Por Roberto Marra
La existencia de más de 7.000 millones de personas en el Planeta y la particular manera de conglomerarse mayoritariamente en ámbitos urbanos, esas acumulaciones de seres humanos basados en las necesidades derivadas de los sistemas culturales y económicos desarrollados a lo largo de la historia, han generado complejidades sociales de muy difíciles resoluciones. La convivencia de millones de personas en extensiones reducidas del territorio, producto de la búsqueda de acceso a la dignidad de sentirse parte de ese sistema imperante para poder sobrevivir y, si fuera posible, vivir, ha derivado en profundas diferencias sociales, que se reflejan en los niveles de acceso o nó a las necesidades básicas para la vida humana que se dan en esas urbes.
El hecho físico urbano es de muy difícil tratamiento a la hora de las demandas de cada uno de los sectores que lo habitan.
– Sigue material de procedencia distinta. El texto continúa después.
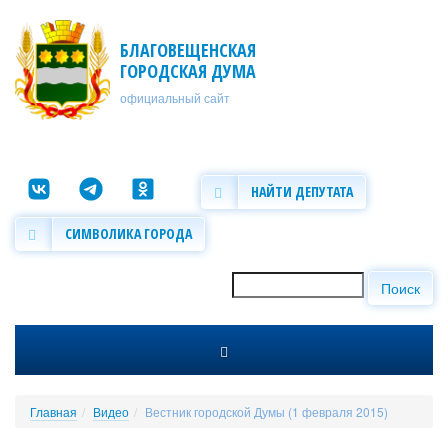
Перейти к основному содержанию
БЛАГОВЕЩЕНСКАЯ
ГОРОДСКАЯ ДУМА
официальный сайт
НАЙТИ ДЕПУТАТА
СИМВОЛИКА ГОРОДА
Поиск
Форма поиска
Главная
Видео
Вестник городской Думы (1 февраля 2015)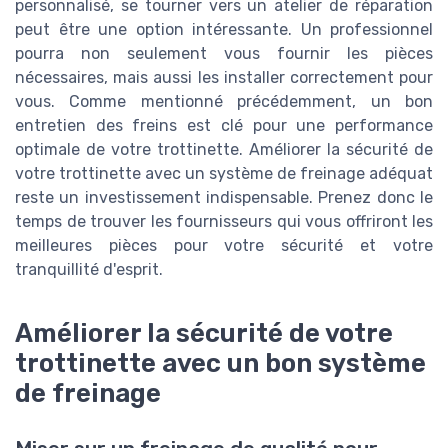
personnalisé, se tourner vers un atelier de réparation
peut être une option intéressante. Un professionnel
pourra non seulement vous fournir les pièces
nécessaires, mais aussi les installer correctement pour
vous. Comme mentionné précédemment, un bon
entretien des freins est clé pour une performance
optimale de votre trottinette. Améliorer la sécurité de
votre trottinette avec un système de freinage adéquat
reste un investissement indispensable. Prenez donc le
temps de trouver les fournisseurs qui vous offriront les
meilleures pièces pour votre sécurité et votre
tranquillité d'esprit.
Améliorer la sécurité de votre
trottinette avec un bon système
de freinage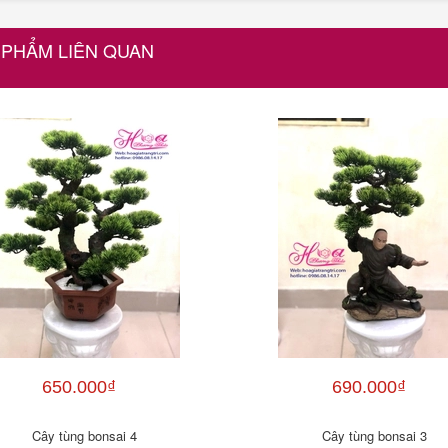
 PHẨM LIÊN QUAN
650.000₫
690.000₫
Cây tùng bonsai 4
Cây tùng bonsai 3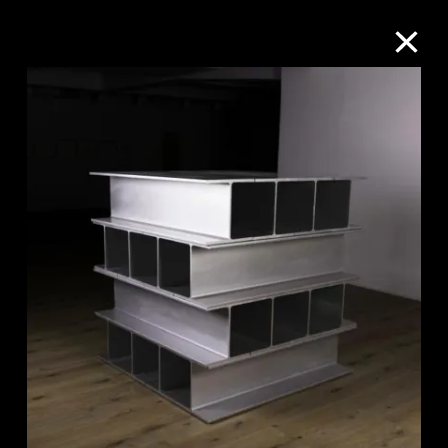
M+藏品
進一步篩選
搜索
關於M+藏品
探索世界頂級的二十及二十一世紀視覺
文化藏品。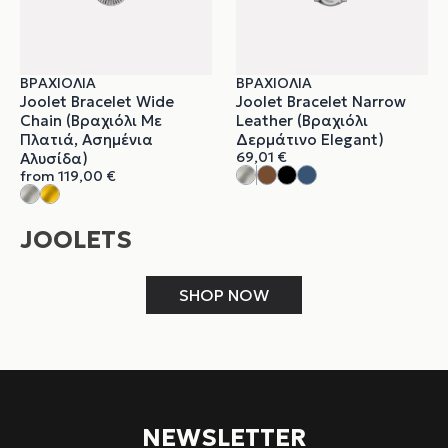
ΒΡΑΧΙΌΛΙΑ
ΒΡΑΧΙΌΛΙΑ
Joolet Bracelet Wide
Joolet Bracelet Narrow
Chain (Βραχιόλι Με
Leather (Βραχιόλι
Πλατιά, Ασημένια
Δερμάτινο Elegant)
69,01
€
Αλυσίδα)
from
119,00
€
JOOLETS
SHOP NOW
NEWSLETTER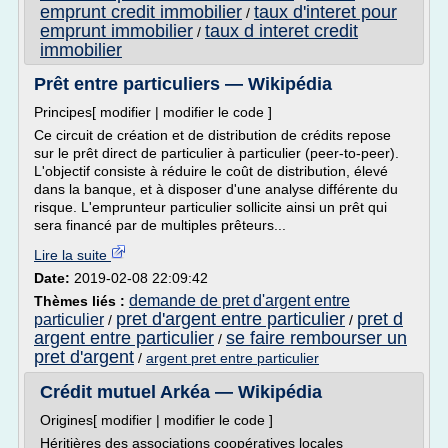
emprunt credit immobilier
taux d'interet pour
/
emprunt immobilier
taux d interet credit
/
immobilier
Prêt entre particuliers — Wikipédia
Principes[ modifier | modifier le code ]
Ce circuit de création et de distribution de crédits repose
sur le prêt direct de particulier à particulier (peer-to-peer).
L'objectif consiste à réduire le coût de distribution, élevé
dans la banque, et à disposer d'une analyse différente du
risque. L'emprunteur particulier sollicite ainsi un prêt qui
sera financé par de multiples prêteurs...
Lire la suite
Date:
2019-02-08 22:09:42
demande de pret d'argent entre
Thèmes liés :
pret d'argent entre particulier
pret d
particulier
/
/
argent entre particulier
se faire rembourser un
/
pret d'argent
/
argent pret entre particulier
Crédit mutuel Arkéa — Wikipédia
Origines[ modifier | modifier le code ]
Héritières des associations coopératives locales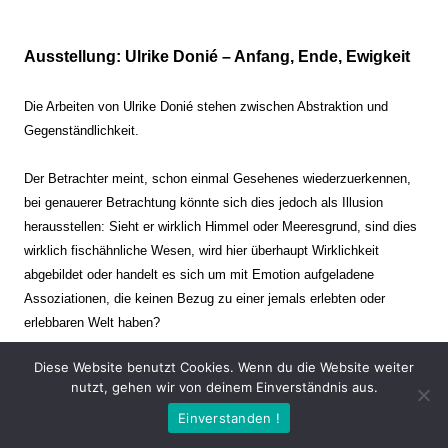
Ausstellung: Ulrike Donié – Anfang, Ende, Ewigkeit
Die Arbeiten von Ulrike Donié stehen zwischen Abstraktion und
Gegenständlichkeit.
Der Betrachter meint, schon einmal Gesehenes wiederzuerkennen,
bei genauerer Betrachtung könnte sich dies jedoch als Illusion
herausstellen: Sieht er wirklich Himmel oder Meeresgrund, sind dies
wirklich fischähnliche Wesen, wird hier überhaupt Wirklichkeit
abgebildet oder handelt es sich um mit Emotion aufgeladene
Assoziationen, die keinen Bezug zu einer jemals erlebten oder
erlebbaren Welt haben?
Diese Website benutzt Cookies. Wenn du die Website weiter
Verharren und Dynamik stehen sich dabei gegenüber. Zeit steht still
nutzt, gehen wir von deinem Einverständnis aus.
oder verrinnt im Nu. Es soll dabei eine Spannung, auch farblich, bis
Einverstanden !
zur Schmerzgrenze erzeugt werden. Die Arbeiten stellen ambivalente
Situationen dar. Kaum kann der Betrachter entscheiden, ob er hier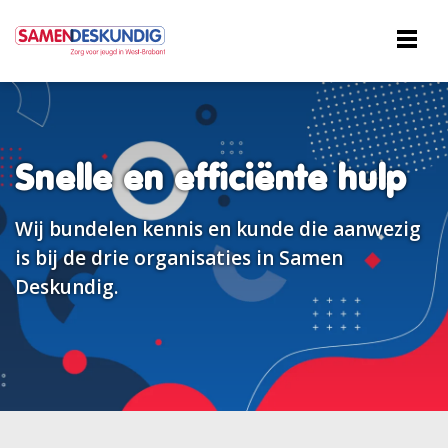
Snelle en efficiënte hulp
Wij bundelen kennis en kunde die aanwezig
is bij de drie organisaties in Samen
Deskundig.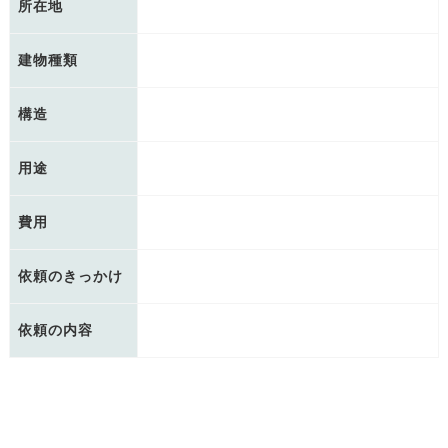
所在地
建物種類
構造
用途
費用
依頼のきっかけ
依頼の内容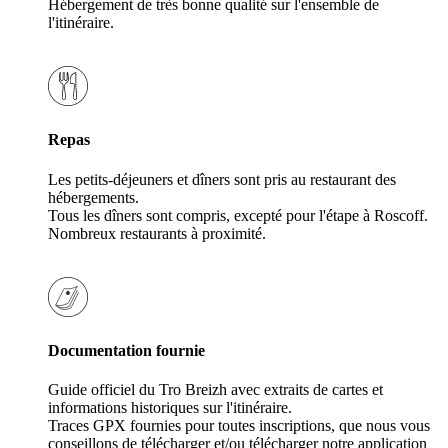
Hébergement de très bonne qualité sur l'ensemble de
l'itinéraire.
Repas
Les petits-déjeuners et dîners sont pris au restaurant des
hébergements.
Tous les dîners sont compris, excepté pour l'étape à Roscoff.
Nombreux restaurants à proximité.
Documentation fournie
Guide officiel du Tro Breizh avec extraits de cartes et
informations historiques sur l'itinéraire.
Traces GPX fournies pour toutes inscriptions, que nous vous
conseillons de télécharger et/ou télécharger notre application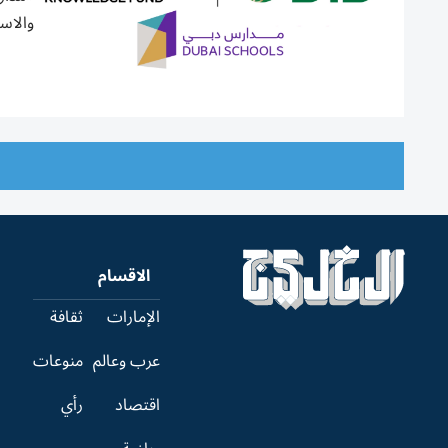
والاست
الاقسام
الإمارات
ثقافة
عرب وعالم
منوعات
اقتصاد
رأي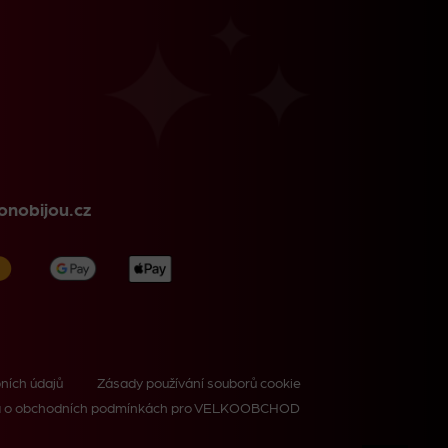
nobijou.cz
ních údajů
Zásady používání souborů cookie
 o obchodních podmínkách pro VELKOOBCHOD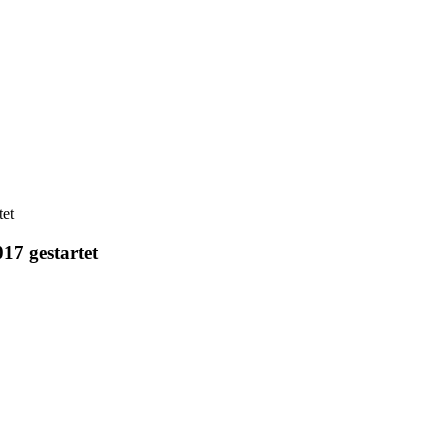
tet
17 gestartet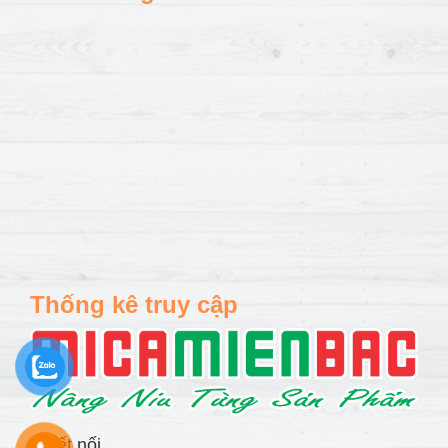
Thống kê truy cập
Kết nối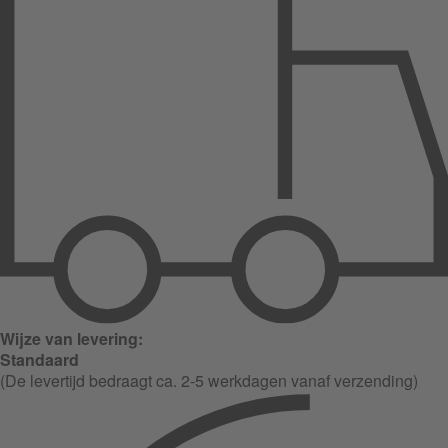
Wijze van levering:
Standaard
(De levertijd bedraagt ca. 2-5 werkdagen vanaf verzending)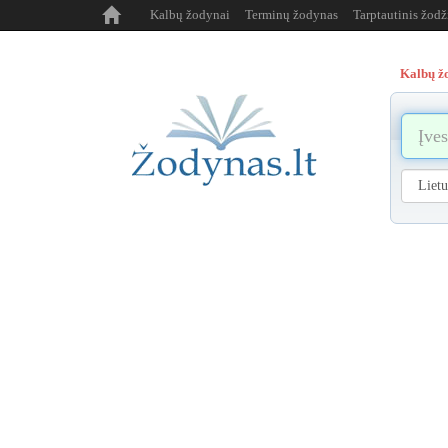
Kalbų žodynai
Terminų žodynas
Tarptautinis žod
Kalbų ž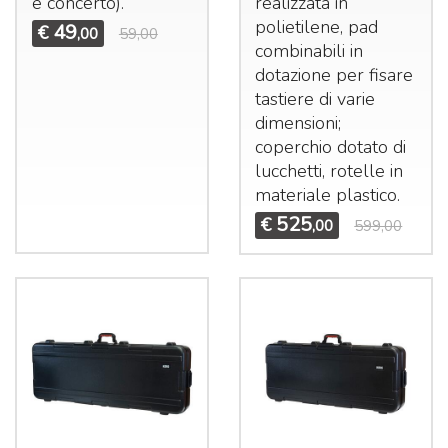
e concerto).
realizzata in
polietilene, pad
49
€
,00
59,00
combinabili in
dotazione per fisare
tastiere di varie
dimensioni;
coperchio dotato di
lucchetti, rotelle in
materiale plastico.
525
€
,00
599,00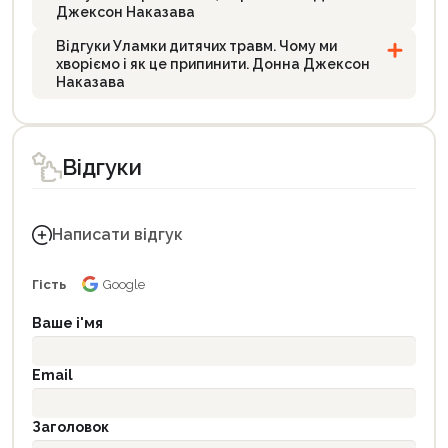
Джексон Наказава
Відгуки Уламки дитячих травм. Чому ми
хворіємо і як це припинити. Донна Джексон
Наказава
Відгуки
Написати відгук
Гість
Google
Ваше і'мя
Email
Заголовок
En realidad, la complejidad tiene su origen en las relaciones de poder existentes, producto de las cuales se manifiestan las distintas clases sociales que habitan las ciudades, tanto en lo discursivo como en lo material.
Así, mientras un reducido sector de esas sociedades urbanas goza de los máximos beneficios de las infraestructuras, se apoderan de las mejores tierras para sus hábitats y generan una cultura elitista para los espacios urbanos que habitan, otra parte de la sociedad intenta acercarse a esa “prosperidad” apropiada, “a los codazos” entre sus integrantes, una manifestación obscena de los egoísmos generados a través de una cultura impuesta por la educación y los medios, bases primordiales que han permanecido siempre en manos o influenciados por los dueños del Poder Real.
La perversión máxima se pone al descubierto en esas aglomeraciones de casuchas amontonadas por el viento de la pobreza y la miseria que sopla siempre para el mismo lado. No alcanzan los eufemismos del tipo “asentamientos irregulares”, para ocultar la paradoja de la exuberancia de riquezas concentradas en tan pocas manos, con la hedionda manifestación de un sistema que fabrica pobreza y necesita miseria para reproducirse hasta el infinito.
El mecanismo reproductor de la inconsciencia mayoritaria sobre estos particulares, son los medios de comunicación, cuyas propiedades están en manos de los mismos que dominan los territorios, la producción y el consumo. La cultura ya no es el resultado de la acumulación de saberes, experiencias y conocimientos compartidos, sino una imposición sistematizada de procederes y maniqueísmos inventados para cada ocasión, dependiendo los intereses que demanden desde las alturas del Poder.
Para asegurar la dominación sobre la mayoría de la población, cultivan las mentes de los desarrapados con imposibilidades absolutas, exacerban los desprecios de los sectores medios para con sus congéneres “villeros” y exhiben sus fortunas mal habidas con el desparpajo de quienes se sienten intocables por una sociedad anómica. Un “combo” de naturaleza perversa, pero tratada con naturalidad por el grueso de los supuestos “analistas” que pululan por medios masivos y redes sociales para asegurar la preeminencia de esos horrores antisociales.
La sociedad urbana ha llegado para quedarse y crecer todavía más. El territorio común de convivencia entre millones de individuos, por lo tanto, exige una concepción que parta de la necesidad de modificar semejante estado de cosas. Y no será por una simple adaptación física ni por la disposición de tales o cuales órdenes jerárquicos en sus estructuras. Sólo será posible tamaña modificación de esta realidad cruel y paradigmática, con la generación de otros paradigmas, que ni son nuevos ni jamás dejaron de intentarse. Fueron enterrados en las arenas movedizas del olvido para que nadie supiera que otra vida es posible, que otro destino puede emprenderse y que una nueva realidad puede construirse. La base es una bella palabra que contradice cada uno de los disvalores que en la actualidad nos gobiernan: solidaridad, la utopía realizable de una felicidad compartida.